O Brasil de baixo para cima
Estou lendo “Ponto de Cultura – o Brasil de baixo para cima”, de Célio Turino. Mostra um Brasil real, dos cafundós, das aldeias indígenas, dos mutirões, dos quilombos, um Brasil desconhecido e finalmente prestigiado por uma política cultural inclusiva que democratizou os recursos para a cultura através dos Pontos de Cultura, ideia desse Célio Turino, convidado que foi por Gilberto Gil para preparar essa teia que hoje cobre o país.
Célio Turino é verdadeiro no seu livro. Mostra a beleza do Brasil que o Brasil não conhece, o gosto da diversidade cultural e humana, o encanto de um país que busca ser realmente uma nação de todos. Mas Célio também não esconde as dificuldades que enfrentam os que estão à frente dos Pontos de Cultura por causa da burocracia cruel. Ele visitou várias experiências de Pontos de Cultura, desde uma favela em Fortaleza até a aldeia dos Yawalapíti, no Parque Nacional do Xingu. Mostra como nasceram e como sobrevivem esses Pontos de Cultura em meio às dificuldades burocráticas, má vontade política e limitações próprias de pessoas despreparadas para lidar com tanta papelada e tantas regras.
O Governo até que teve boa intenção. Cansou de mandar verbas para as prefeituras e ver esses recursos serem desviados. O Ministério da Cultura achou por bem tratar diretamente com os agentes culturais onde existe uma instituição que seja realmente comunitária e que trabalhe com arte e cultura. Trata-se de ação direta com o povo, sem intermediação. Assim nasceram os Pontos de Cultura. Mas é da própria natureza do Estado complicar a vida do cidadão. O Governo financia a compra de equipamentos e pagamento dos oficineiros, mas fica por conta das entidades o pagamento de despesas administrativas. Aí é que a porca torce o rabinho! Sem quase nenhum recursos próprio, os Pontos de Cultura não podem pagar um contador e se complicam na prestação de contas, que é complexa. A legislação é ainda mais confusa e intrincada, precisando de um advogado para trabalhar com plena segurança neste setor. Também não pode aplicar os recursos do convênio nisso, muito menos no pagamento de aluguel, em energia elétrica, telefone, água, internet, manter a higiene do local e pagar os impostos do prédio. Resultado: os problemas às vezes são maiores do que a alegria e o prazer de ver florescer um local onde se constroem alternativas de transformação da realidade.

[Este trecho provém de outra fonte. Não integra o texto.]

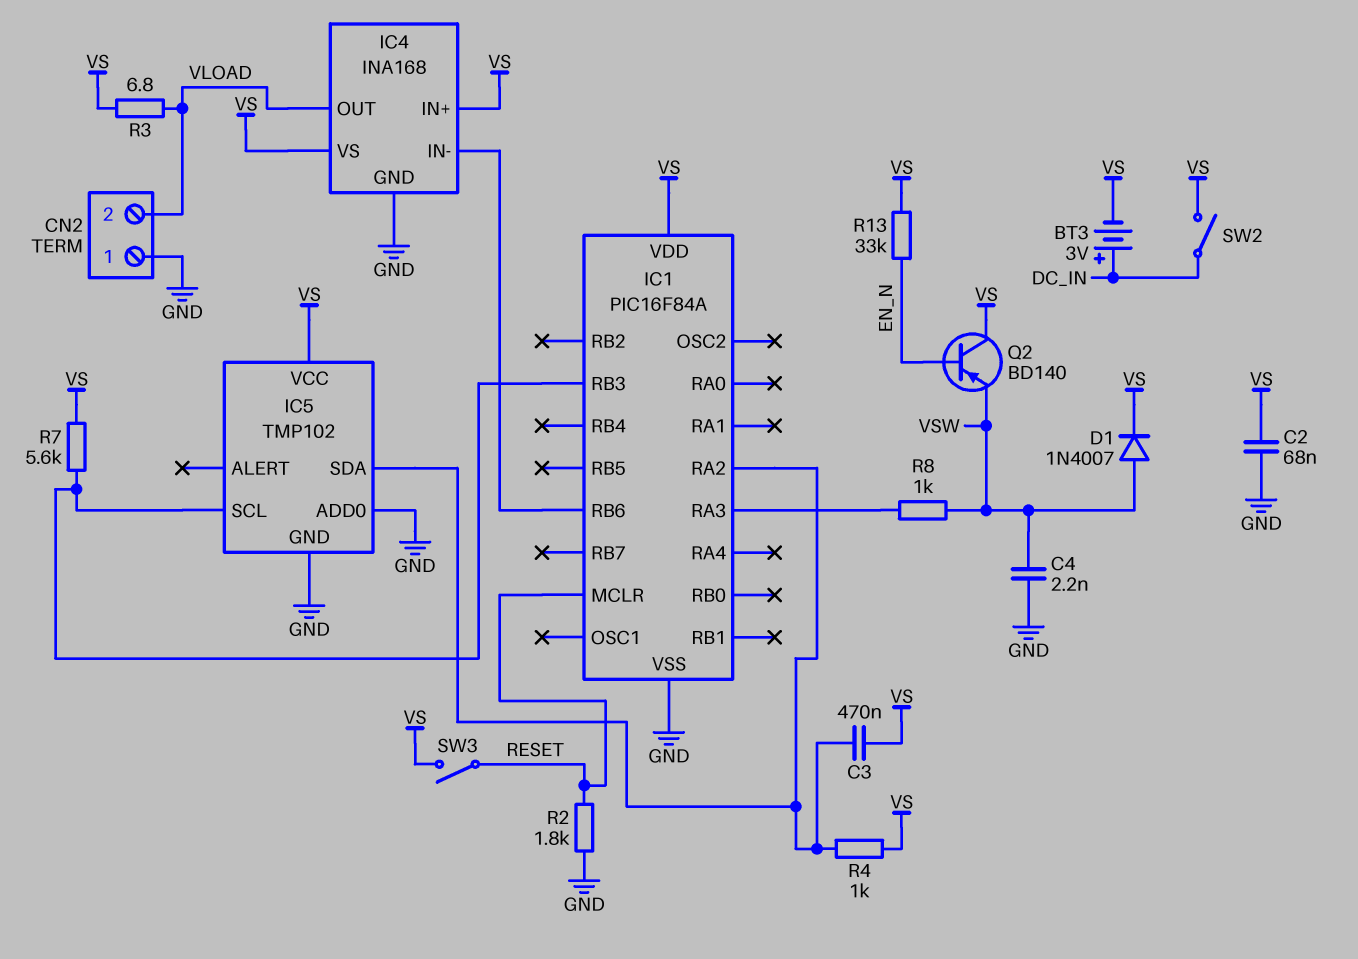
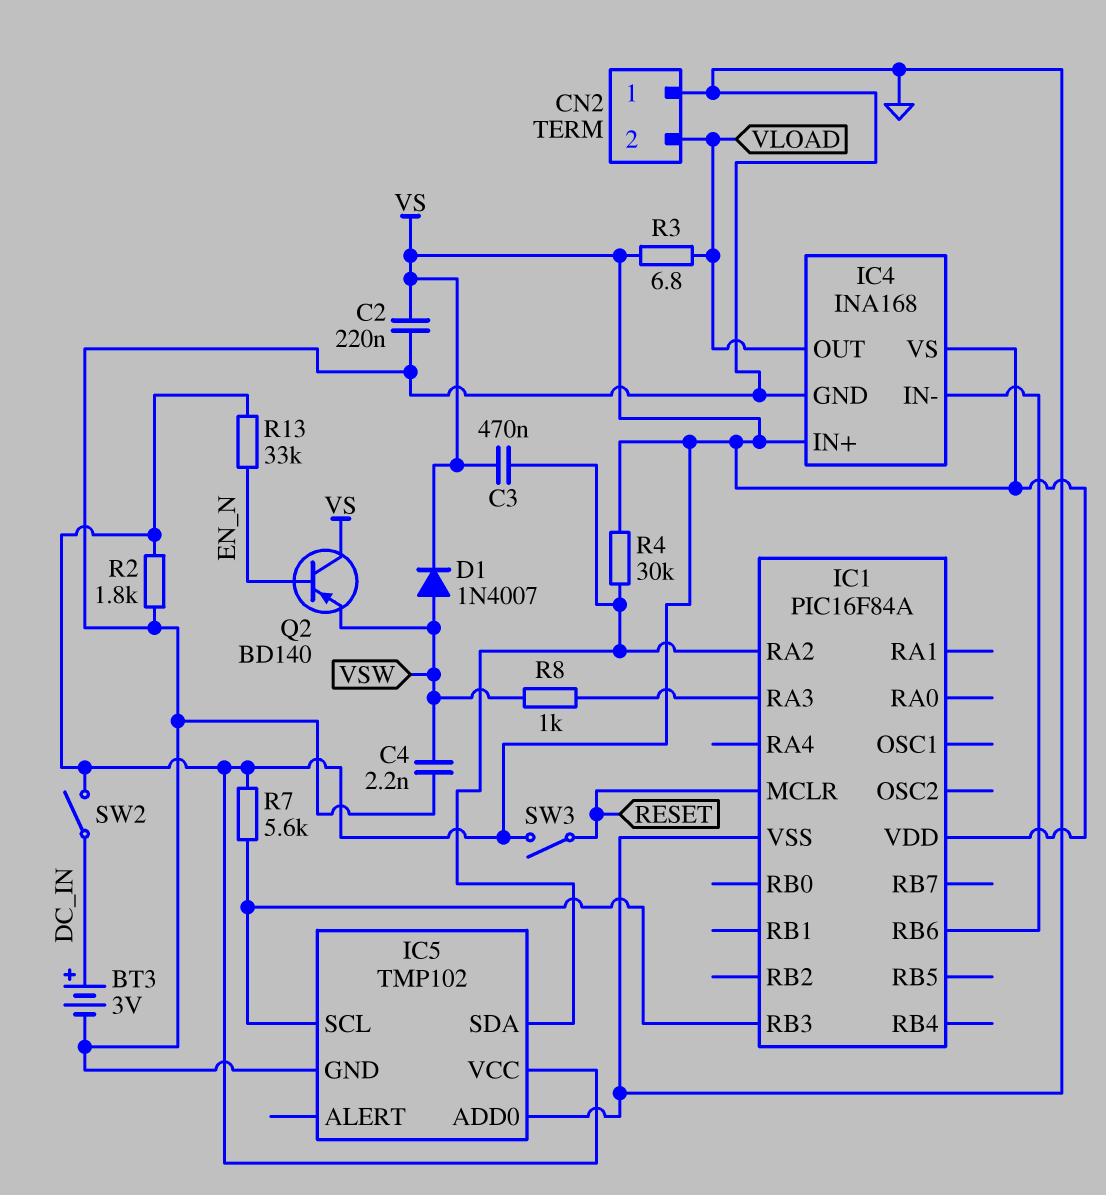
BT3: 3V (plus DC_IN, minus VS) -> 3V (plus DC_IN, minus GND)
C2: 68nF (GND, VS) -> 220nF (GND, VS)
R2: 1.8k (GND, RESET) -> 1.8k (GND, VS)
R4: 1k (IC1/RA2, VS) -> 30k (IC1/RA2, VS)

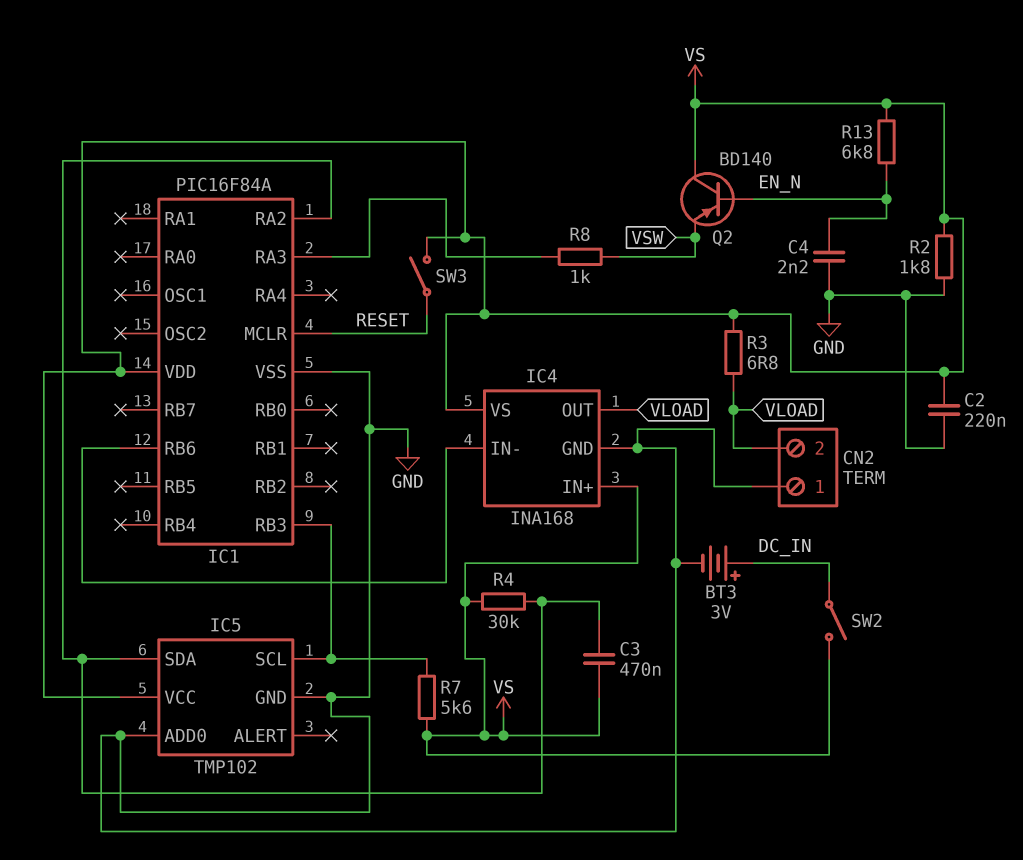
C4: 2.2nF (GND, VSW) -> 2.2nF (EN_N, GND)
D1: diode 1N4007 (A VSW, K VS) -> none
R13: 33k (EN_N, VS) -> 6.8k (EN_N, VS)

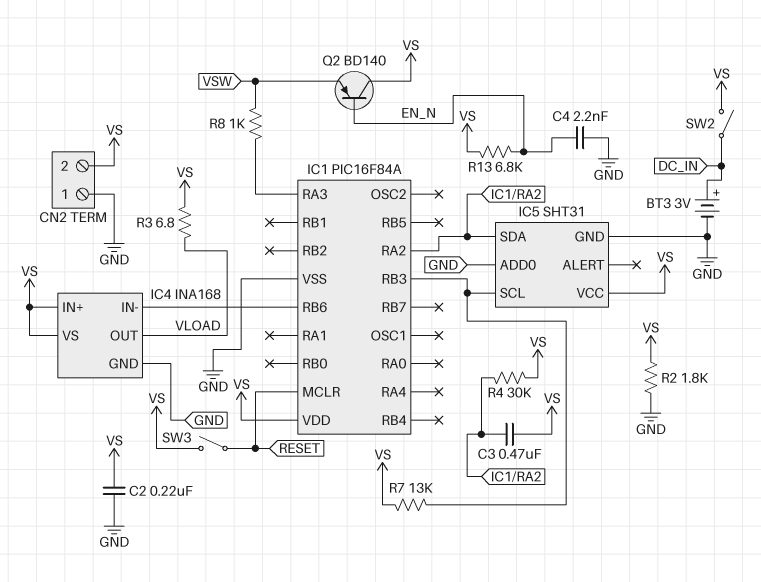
CN2 pin 2: VLOAD -> VS
IC5: TMP102 -> SHT31
R7: 5.6k (IC1/RB3, VS) -> 13k (IC1/RB3, VS)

Célio conta o caso da favela do Pirambu, em Fortaleza, onde o líder Damasceno dá notícias de jovens que saíram das drogas, outros que conseguiram emprego, uma jovem que entrou na faculdade, os bons atores que estão se revelando, o inventor e suas engenhocas, e a velha moradora que foi agradecer ao Ponto de Cultura “por ter feito que o Pirambu saísse das páginas policiais para virar notícia nos cadernos de cultura dos jornais”.
Em Itabaiana, o Ponto de Cultura Cantiga de Ninar sofre esses mesmos problemas e pode contar essas histórias a partir da vivência com os jovens participantes das oficinas de música, teatro, dança, artesanato e rádio comunitária. Fazemos coro com Célio Turino, o criador dos Pontos de Cultura: o Estado brasileiro precisa facilitar as coisas para esses agentes culturais da comunidade, respeitar mais essas pessoas e instituições do povo, assumir suas responsabilidades de forma clara. Estamos sem receber os recursos da segunda parcela do convênio há três meses. Sem dinheiro, não dá para movimentar o Ponto de Cultura que por sua vez fica sem condições de gerar renda. São mais de cinco meses de atraso no aluguel do prédio. As despesas ordinárias de água, luz, telefone, internet e pequenos investimentos promocionais são bancadas por mim, que não desisto fácil, e por iniciativas do nosso grupo, como rifas, vendas de camisas, leilões e outras pequenas iniciativas para arrecadar dinheiro. Os oficineiros e monitores não estão recebendo seus pro-labore. Tem gente que mora em João Pessoa e vai dar aulas no Ponto de Cultura, está bancando passagens e estada por conta própria, só pelo amor ao que faz.
“Os silenciados querem ser vistos e se fazer ouvir e sempre há pontos que resistem”, diz Célio Turino. Mas também querem ser tratados como os ricos empresários privados que pegam recursos do Governo para aplicar em projetos particulares, conforme seus critérios e conveniências, e têm suas vidas facilitadas.